=== Section Start ===

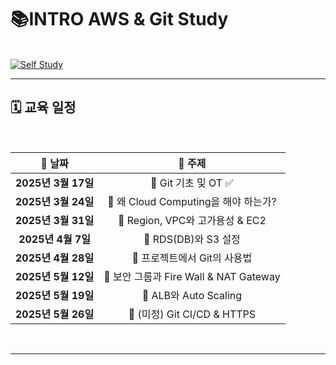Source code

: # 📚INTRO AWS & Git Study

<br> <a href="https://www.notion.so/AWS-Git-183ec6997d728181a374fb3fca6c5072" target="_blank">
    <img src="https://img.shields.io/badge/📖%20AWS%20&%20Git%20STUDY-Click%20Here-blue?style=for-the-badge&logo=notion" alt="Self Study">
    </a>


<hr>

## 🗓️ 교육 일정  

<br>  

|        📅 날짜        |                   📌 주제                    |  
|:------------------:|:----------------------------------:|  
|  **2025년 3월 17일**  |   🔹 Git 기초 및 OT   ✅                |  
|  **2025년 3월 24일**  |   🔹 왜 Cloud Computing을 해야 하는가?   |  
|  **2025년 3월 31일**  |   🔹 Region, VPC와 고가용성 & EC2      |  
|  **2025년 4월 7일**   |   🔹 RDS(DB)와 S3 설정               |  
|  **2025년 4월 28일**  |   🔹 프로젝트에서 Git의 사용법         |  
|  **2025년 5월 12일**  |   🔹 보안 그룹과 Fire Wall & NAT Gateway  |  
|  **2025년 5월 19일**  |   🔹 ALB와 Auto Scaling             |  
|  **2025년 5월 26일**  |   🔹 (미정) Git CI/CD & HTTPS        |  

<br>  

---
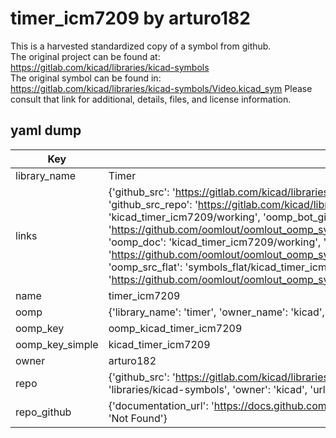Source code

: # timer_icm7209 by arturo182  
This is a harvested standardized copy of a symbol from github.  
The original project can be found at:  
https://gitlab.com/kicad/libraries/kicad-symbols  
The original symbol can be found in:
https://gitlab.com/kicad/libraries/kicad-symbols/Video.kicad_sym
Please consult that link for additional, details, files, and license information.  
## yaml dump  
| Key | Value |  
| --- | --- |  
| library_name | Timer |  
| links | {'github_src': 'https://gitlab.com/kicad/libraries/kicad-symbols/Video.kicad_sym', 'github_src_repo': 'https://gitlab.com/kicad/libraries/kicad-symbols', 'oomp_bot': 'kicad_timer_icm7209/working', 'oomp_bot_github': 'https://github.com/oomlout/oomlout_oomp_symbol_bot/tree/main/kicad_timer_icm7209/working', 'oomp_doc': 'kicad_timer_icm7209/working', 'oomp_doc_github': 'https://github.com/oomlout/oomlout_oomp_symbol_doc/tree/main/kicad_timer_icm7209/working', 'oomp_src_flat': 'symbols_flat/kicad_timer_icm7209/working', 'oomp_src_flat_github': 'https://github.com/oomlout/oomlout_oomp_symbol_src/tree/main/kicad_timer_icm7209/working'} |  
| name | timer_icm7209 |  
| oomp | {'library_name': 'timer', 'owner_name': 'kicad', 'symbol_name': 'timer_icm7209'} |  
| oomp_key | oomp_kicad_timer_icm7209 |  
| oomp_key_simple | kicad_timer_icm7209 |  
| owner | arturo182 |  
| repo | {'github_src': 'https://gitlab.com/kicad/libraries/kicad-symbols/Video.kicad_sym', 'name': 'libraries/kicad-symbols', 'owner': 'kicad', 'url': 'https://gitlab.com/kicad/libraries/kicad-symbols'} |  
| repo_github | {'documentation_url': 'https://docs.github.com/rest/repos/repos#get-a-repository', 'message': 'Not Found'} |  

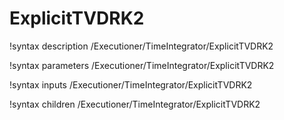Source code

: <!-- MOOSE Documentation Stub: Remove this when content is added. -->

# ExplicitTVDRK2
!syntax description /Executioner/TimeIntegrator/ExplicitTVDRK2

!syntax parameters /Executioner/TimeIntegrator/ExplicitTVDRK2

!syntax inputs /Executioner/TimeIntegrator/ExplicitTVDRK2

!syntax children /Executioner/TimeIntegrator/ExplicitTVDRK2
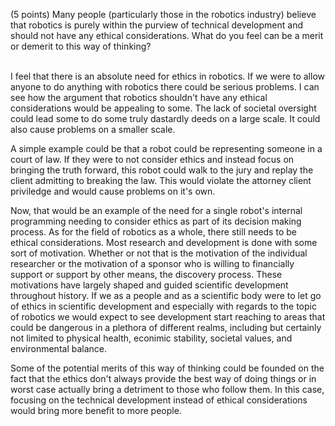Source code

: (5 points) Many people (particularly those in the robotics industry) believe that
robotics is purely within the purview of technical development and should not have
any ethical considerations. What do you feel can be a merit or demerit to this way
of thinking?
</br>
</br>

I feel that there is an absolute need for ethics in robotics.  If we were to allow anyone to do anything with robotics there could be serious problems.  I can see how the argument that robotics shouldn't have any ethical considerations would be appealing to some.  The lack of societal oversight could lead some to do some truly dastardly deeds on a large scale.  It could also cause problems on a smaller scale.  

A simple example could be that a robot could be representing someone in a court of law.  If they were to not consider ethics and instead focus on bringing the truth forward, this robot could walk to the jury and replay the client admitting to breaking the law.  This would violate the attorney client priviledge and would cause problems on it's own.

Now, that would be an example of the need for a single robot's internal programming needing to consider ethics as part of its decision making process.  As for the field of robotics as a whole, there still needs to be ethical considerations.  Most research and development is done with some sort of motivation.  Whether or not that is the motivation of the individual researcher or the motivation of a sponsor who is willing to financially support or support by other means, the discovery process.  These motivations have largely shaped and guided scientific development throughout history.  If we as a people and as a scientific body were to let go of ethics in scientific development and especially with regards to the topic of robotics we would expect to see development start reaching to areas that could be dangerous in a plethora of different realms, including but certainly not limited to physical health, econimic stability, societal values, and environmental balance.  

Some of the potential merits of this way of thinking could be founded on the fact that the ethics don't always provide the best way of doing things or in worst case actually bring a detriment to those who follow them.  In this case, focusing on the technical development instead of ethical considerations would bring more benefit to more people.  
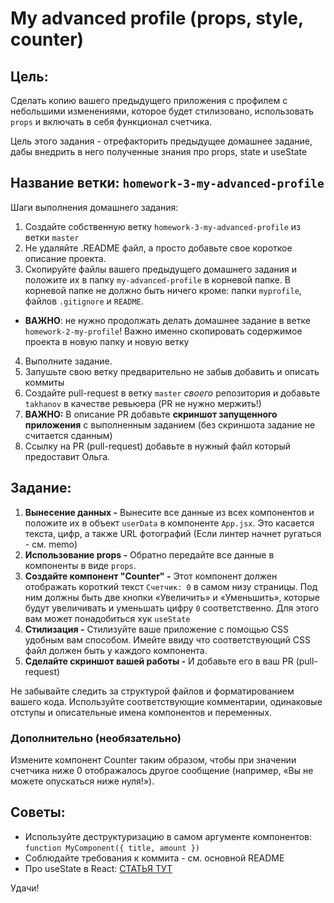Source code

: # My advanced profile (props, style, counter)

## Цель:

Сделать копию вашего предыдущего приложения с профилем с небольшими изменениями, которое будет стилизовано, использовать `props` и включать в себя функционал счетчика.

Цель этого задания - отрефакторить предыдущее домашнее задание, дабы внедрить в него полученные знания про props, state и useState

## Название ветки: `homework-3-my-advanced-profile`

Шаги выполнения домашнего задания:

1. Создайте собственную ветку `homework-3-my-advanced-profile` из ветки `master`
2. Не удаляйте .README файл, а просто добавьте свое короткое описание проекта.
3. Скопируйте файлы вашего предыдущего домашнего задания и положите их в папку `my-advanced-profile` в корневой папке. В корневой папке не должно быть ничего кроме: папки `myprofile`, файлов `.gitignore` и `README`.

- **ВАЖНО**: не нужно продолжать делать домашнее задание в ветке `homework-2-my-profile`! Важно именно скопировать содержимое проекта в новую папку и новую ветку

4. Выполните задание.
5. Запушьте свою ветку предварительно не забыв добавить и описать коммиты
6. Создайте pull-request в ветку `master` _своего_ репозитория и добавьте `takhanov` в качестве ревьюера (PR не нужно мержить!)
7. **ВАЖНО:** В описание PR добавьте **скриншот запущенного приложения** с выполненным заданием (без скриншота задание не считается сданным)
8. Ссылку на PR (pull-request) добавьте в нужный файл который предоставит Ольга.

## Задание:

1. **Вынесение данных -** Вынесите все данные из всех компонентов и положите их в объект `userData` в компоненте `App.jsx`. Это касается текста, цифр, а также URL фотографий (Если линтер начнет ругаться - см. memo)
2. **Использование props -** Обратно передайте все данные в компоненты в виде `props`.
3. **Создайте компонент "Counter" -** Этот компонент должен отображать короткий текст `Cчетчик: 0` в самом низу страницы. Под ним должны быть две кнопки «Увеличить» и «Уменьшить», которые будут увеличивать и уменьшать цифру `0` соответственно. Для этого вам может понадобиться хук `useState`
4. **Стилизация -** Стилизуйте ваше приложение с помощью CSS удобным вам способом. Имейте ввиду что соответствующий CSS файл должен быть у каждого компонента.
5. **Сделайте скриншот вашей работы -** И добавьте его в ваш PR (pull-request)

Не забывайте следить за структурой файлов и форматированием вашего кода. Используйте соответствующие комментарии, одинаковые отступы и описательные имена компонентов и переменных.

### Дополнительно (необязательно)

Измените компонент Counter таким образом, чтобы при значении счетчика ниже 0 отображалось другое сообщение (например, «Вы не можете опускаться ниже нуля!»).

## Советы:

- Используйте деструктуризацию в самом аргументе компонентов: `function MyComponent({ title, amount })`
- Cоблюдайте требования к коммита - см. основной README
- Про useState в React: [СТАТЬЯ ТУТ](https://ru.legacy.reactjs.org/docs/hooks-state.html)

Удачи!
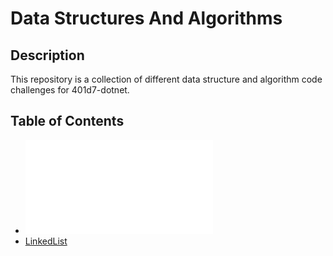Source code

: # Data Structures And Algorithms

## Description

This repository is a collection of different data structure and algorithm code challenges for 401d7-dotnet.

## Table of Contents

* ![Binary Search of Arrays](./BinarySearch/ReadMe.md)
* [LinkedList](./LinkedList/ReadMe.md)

=== Section End ===

What the task asks: Your answer should be one number, the count of lines in the records that contain the word "ВАЖНО".

Expected answer: 2